The commission noted that because the claimant's job requires travel she must use public restrooms, she must use them more frequently, and public restrooms have a higher risk of hidden dangers from the wear and tear of public use.  "The duties of employee's work for employer effectively necessitated an increased reliance upon the use of such facilities" even when she elected to chose facilities that were generally well-maintained (such as McDonalds).  "We find that employee's work for employer exposed her to a greater frequency of using public restrooms,  and the risks and hazards attendant thereto..." 

The Commission finds the real issue is not that the worker uses public bathrooms but how often she uses them when on the clock.   The Commission's analysis does not explain  why this factual distinction has anything to do with why the dispenser itself failed or that the dispenser itself is somehow different than other dispensers in private facilities.  One obvious answer  to support the award is that private household bathrooms have fundamentally different ways of dispensing toilet paper that don't involve 30-pound contraptions.   Instead, the Commission is focused on something else entirely.  Judicial notice is allowed at the court's own discretion when a fact is capable of accurate and ready determination by resort to sources whose accuracy cannot reasonably be questioned.    Restaurants are crowded.  People flush a lot.  Things break down.  These truths they hold  as self evident.  It's no wonder that speeding ambulances are not filled with this problem  every day.  While this may be self-evident to the Commission, there is nothing in the record to show this freak accident had ever occurred in the history of mankind.   To the contrary, a busy restaurant means more regular maintenance which mitigates the whole premise that busy means the worker is inherently at higher risk  to be attacked by a dislodge dispenser.   The absence of any expert on risk analysis is not a bar to compensation. 

While the Commission for years has chastised employers for counting widgets to evaluate  repetitive trauma exposure this is a new era in which counting occupational and non-occupational flushes is the key to any "equal" exposure defense. It is a common flaw not to have specific evidence comparing occupational and non-occupational exposure   The employer asserted claimant also had public toilet exposure outside her capacity as a worker.

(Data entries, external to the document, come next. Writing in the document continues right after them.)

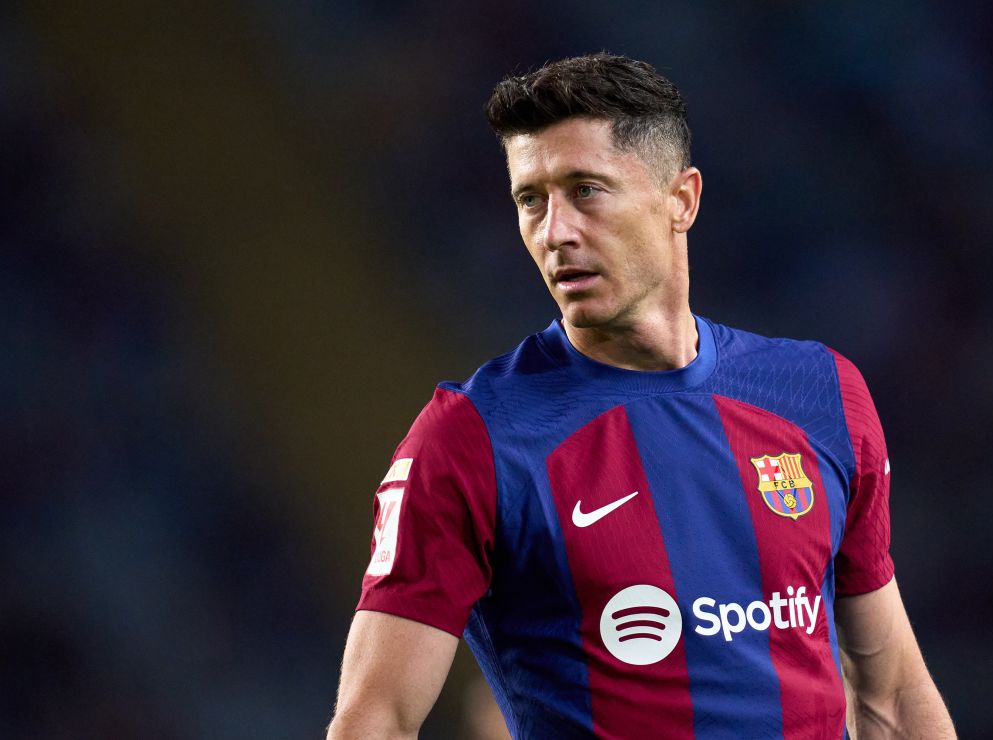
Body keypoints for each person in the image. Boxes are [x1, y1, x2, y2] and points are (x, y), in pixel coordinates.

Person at [327, 53, 956, 739]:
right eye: (530, 199)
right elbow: (375, 719)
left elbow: (891, 696)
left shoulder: (822, 395)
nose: (554, 231)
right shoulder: (473, 437)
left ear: (681, 199)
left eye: (586, 190)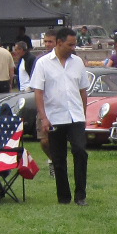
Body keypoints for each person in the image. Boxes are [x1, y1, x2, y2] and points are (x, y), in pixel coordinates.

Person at [33, 26, 93, 206]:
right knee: (58, 158)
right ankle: (64, 197)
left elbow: (83, 91)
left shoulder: (78, 63)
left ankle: (80, 195)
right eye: (70, 44)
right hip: (55, 117)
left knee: (80, 152)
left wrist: (82, 113)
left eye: (75, 44)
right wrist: (44, 117)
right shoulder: (43, 63)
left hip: (75, 117)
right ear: (59, 43)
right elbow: (38, 92)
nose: (74, 48)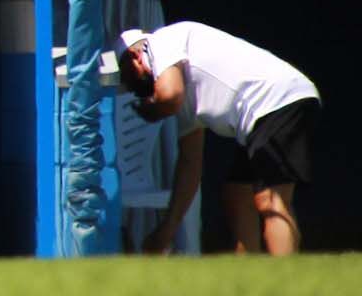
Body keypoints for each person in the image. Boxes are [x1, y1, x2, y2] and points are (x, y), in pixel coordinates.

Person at [118, 23, 321, 257]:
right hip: (260, 116)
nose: (130, 88)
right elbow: (190, 166)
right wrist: (167, 230)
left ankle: (288, 280)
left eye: (127, 77)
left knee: (271, 200)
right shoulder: (182, 97)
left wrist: (153, 111)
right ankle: (253, 277)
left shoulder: (160, 41)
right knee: (238, 193)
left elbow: (170, 95)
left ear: (135, 56)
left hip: (279, 100)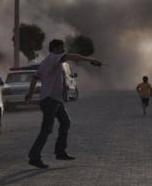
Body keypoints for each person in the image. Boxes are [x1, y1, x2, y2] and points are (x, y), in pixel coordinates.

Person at [25, 39, 102, 169]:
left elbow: (35, 77)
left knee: (65, 122)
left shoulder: (45, 62)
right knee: (46, 130)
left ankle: (60, 151)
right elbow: (72, 56)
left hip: (54, 100)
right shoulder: (55, 57)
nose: (63, 50)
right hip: (50, 100)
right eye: (62, 48)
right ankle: (34, 157)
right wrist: (91, 60)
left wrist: (30, 93)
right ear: (55, 49)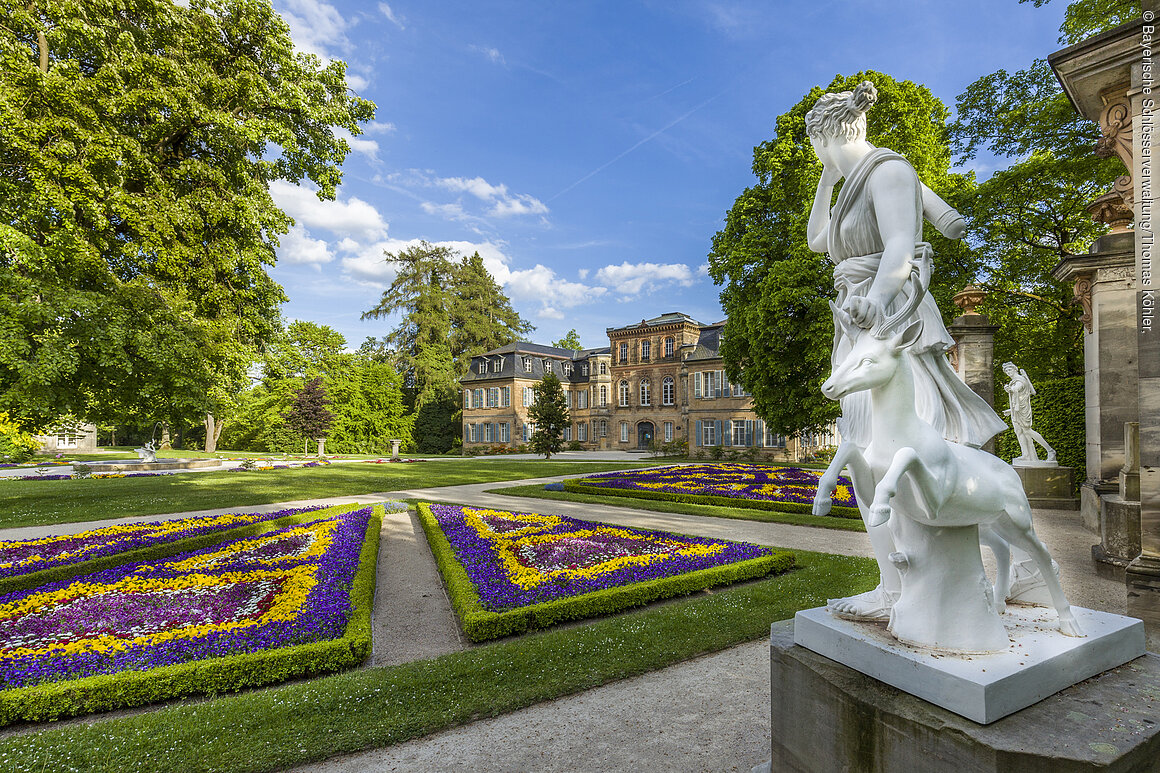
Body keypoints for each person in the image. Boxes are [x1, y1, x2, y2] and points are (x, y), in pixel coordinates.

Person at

An important distinction in this case is that the worker identified a hazard as a cause of her injuries and there was no dispute that she had at least some initial trauma even though its relationship to her subsequent symptoms was disputed by the experts.  The worker here is not only prepared, but trained by her employer to take pictures.

The employer also appealed causation based on the credibility determination of competing experts.   Such appeals are notoriously difficult particularly in these circumstances when the expert is well-known and has decades of medical credentials even when the symptoms are atypical or weird.
The employer did convince the commission that the first award was incomplete  and that more information was important to explain the award.  The Commission then provided further explanation to flush the appeal.